Flashback to this time in 2021, when I bought this “ready-to-go” world cruiser. She already had wind steering, a bow thruster, a 6k generator, a mountain of batteries, and solar panels—you name it. Supposedly, everything I’d ever need.


But thats not close to everything... So, I added… well, everything else. The marina office turned into an Amazon distribution center—packages stacked higher than a Jenga tower in an earthquake. And that was just shipment one. By the end, I’d clicked “buy now” about 500 times. Five. Hundred. Orders. From Amazon alone.

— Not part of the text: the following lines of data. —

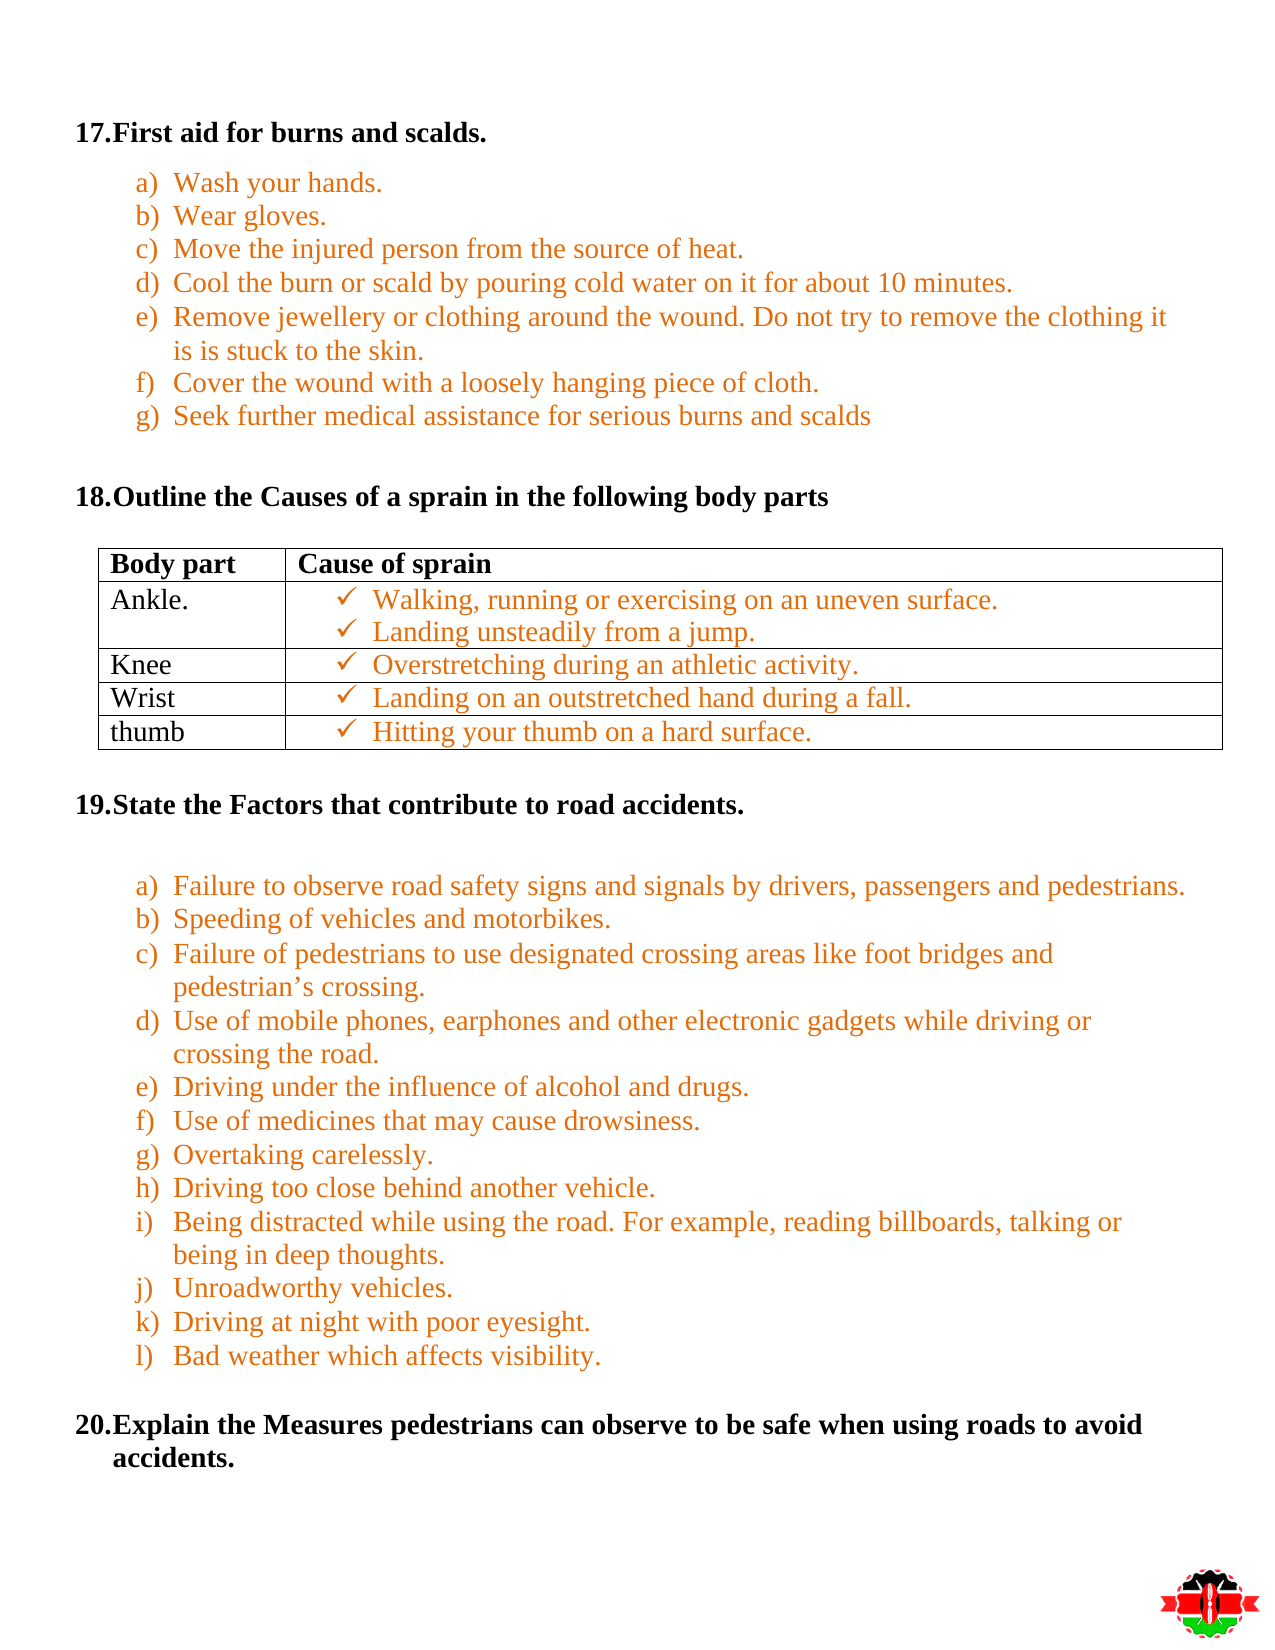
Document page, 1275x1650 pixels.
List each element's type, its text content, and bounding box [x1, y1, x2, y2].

list Failure to observe road safety signs and signals by drivers, passengers and pedestrians. [135, 869, 1200, 902]
table_cell Wrist [99, 683, 285, 715]
list Use of medicines that may cause drowsiness. [135, 1103, 1200, 1137]
list Bad weather which affects visibility. [135, 1338, 1200, 1372]
list Seek further medical assistance for serious burns and scalds [135, 399, 1200, 432]
table_cell Walking, running or exercising on an uneven surface. Landing unsteadily from a jump. [286, 582, 1222, 648]
list Wash your hands. [135, 165, 1200, 198]
list Cover the wound with a loosely hanging piece of cloth. [135, 366, 1200, 399]
list Cool the burn or scald by pouring cold water on it for about 10 minutes. [135, 266, 1200, 299]
subtitle First aid for burns and scalds. [75, 115, 1200, 148]
table_cell Knee [99, 649, 285, 682]
list Move the injured person from the source of heat. [135, 232, 1200, 266]
list Overtaking carelessly. [135, 1137, 1200, 1170]
list Explain the Measures pedestrians can observe to be safe when using roads to avoid accidents. [75, 1407, 1200, 1474]
table_cell Overstretching during an athletic activity. [286, 649, 1222, 682]
table_header Body part [99, 549, 285, 581]
table_cell Ankle. [99, 582, 285, 648]
list Driving under the influence of alcohol and drugs. [135, 1070, 1200, 1103]
table_header Cause of sprain [286, 549, 1222, 581]
subtitle Outline the Causes of a sprain in the following body parts [75, 479, 1200, 513]
list Being distracted while using the road. For example, reading billboards, talking or being in deep thoughts. [135, 1204, 1147, 1271]
list Speeding of vehicles and motorbikes. [135, 902, 1200, 936]
table_cell thumb [99, 716, 285, 749]
list Failure of pedestrians to use designated crossing areas like foot bridges and pedestrian’s crossing. [135, 936, 1153, 1003]
list Use of mobile phones, earphones and other electronic gadgets while driving or crossing the road. [135, 1003, 1149, 1070]
list Remove jewellery or clothing around the wound. Do not try to remove the clothing it is is stuck to the skin. [135, 299, 1173, 366]
list State the Factors that contribute to road accidents. [75, 787, 1200, 821]
list Wear gloves. [135, 198, 1200, 232]
table_cell Hitting your thumb on a hard surface. [286, 716, 1222, 749]
list Driving at night with poor eyesight. [135, 1304, 1200, 1338]
list Driving too close behind another vehicle. [135, 1170, 1200, 1204]
picture [1151, 1545, 1268, 1650]
table_cell Landing on an outstretched hand during a fall. [286, 683, 1222, 715]
list Unroadworthy vehicles. [135, 1271, 1200, 1304]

And that’s not even counting Defender, West Marine, Sailrite, eBay, Craigslist,

Think about it: the list ranged from safety and comms gear—Garmin inReach, Iridium Go, life vests, EPIRBs, personal locator beacons—to everyday household basics like pots, pans, plates, silverware, carpets, towels, and shampoo. Then there were the nuts, bolts, tools, spare shackles, random fittings, and all the other bits that keep a boat afloat and a sailor sane.

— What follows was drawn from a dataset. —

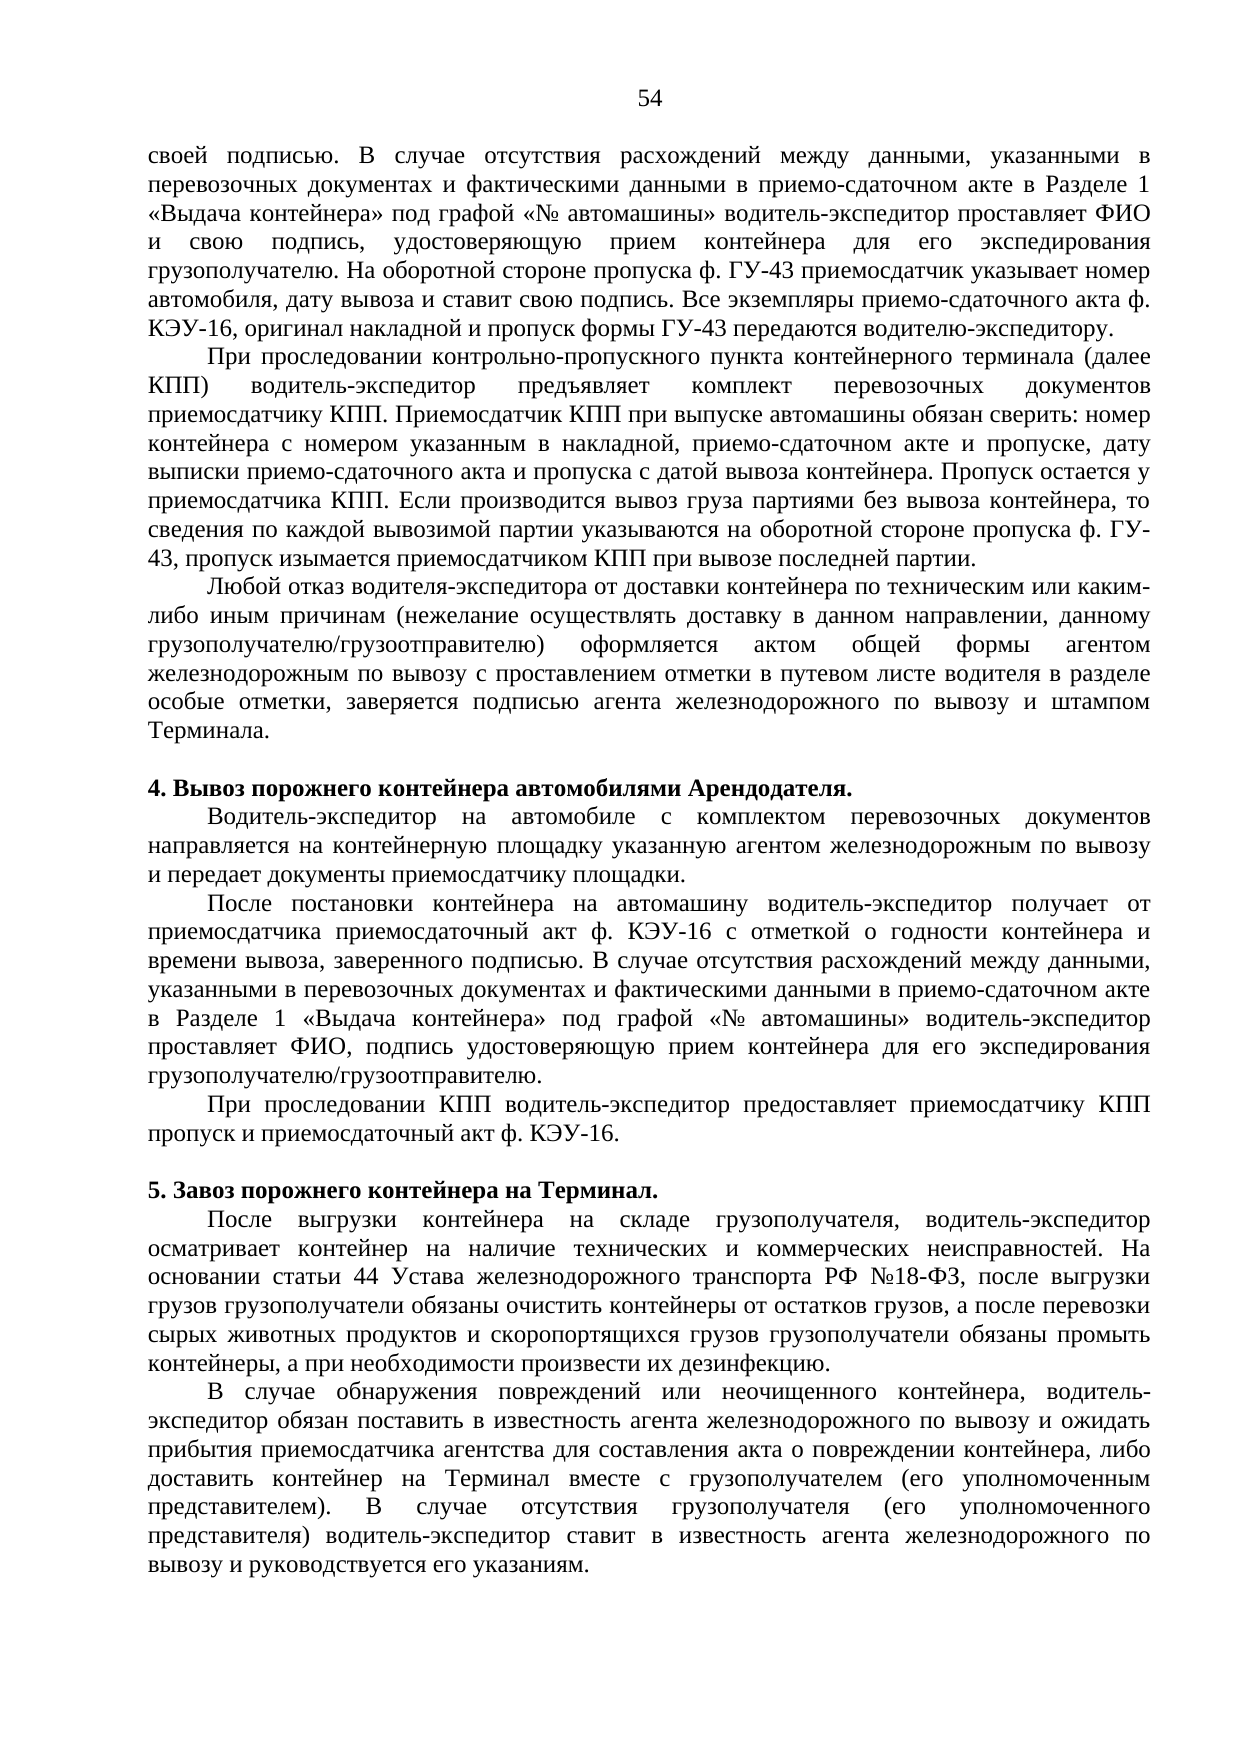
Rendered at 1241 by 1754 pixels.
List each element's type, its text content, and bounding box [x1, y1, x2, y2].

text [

In short, if it could fit in a cardboard box, it probably passed through that marina office. Anything you’d need in daily life on a boat—to cook, to clean, to navigate, to simply function as a human—you have to stock it. And not just one of each, but backups, extras, and redundancies for everything.


My Prime account probably christened Jeff Bezos' yacht. Realistically, it was probably just enough to pay for one of the cleats on that monster.

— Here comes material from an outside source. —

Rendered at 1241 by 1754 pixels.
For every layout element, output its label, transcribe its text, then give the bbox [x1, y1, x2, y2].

In all seriousness, for anyone considering an endeavor like this, finding the right boat is the most important piece of the puzzle. Any boat you buy is going to come with trade-offs—none of them have everything. This is my third boat, but the first one I’d call offshore-ready. What I’ve learned is that the core of the boat matters far more than the extras bolted onto it. The engine, the rudder, the keel, the rigging, the mast, the overall comfort and layout—these are what truly define the boat.


You buy for the hull, the design, and the way it fits your needs:


• Do you want a full keel or a fin keel?


• A skeg-hung rudder or a spade rudder?


• A staysail on an inner forestay?


• Heavy-duty chainplates or through-bolted bulkheads?


• Deep lockers for passagemaking or higher freeboard for dryness?


• A cutter rig or a sloop?


• A keel-stepped mast or a deck-stepped mast?


• A center cockpit or an aft cockpit?


• The comfort of the berths, the storage, the tankage, the layout that matches how you’ll live aboard.


There is more to that list. The point is the fundamentals are what you can’t change easily.


Everything else—watermakers, solar, batteries, wind steering—can be added later. Yes, a generator or a bow thruster are expensive upgrades and might be worth factoring in, but even then, they aren’t the heart of the boat. In retrospect, I’m glad I have the extras now, but I would’ve bought them anyway. What matters most is starting with a solid, seaworthy platform that already meets your core needs. The rest is just accessorizing.


If you’re going to do what I’m doing, get a Hydrovane International Marine. The redundancy alone is worth every penny—having a spare physical rudder and a completely independent way to steer. Never mind the fact that it’s brilliant at holding course in the wind without burning a single watt of power.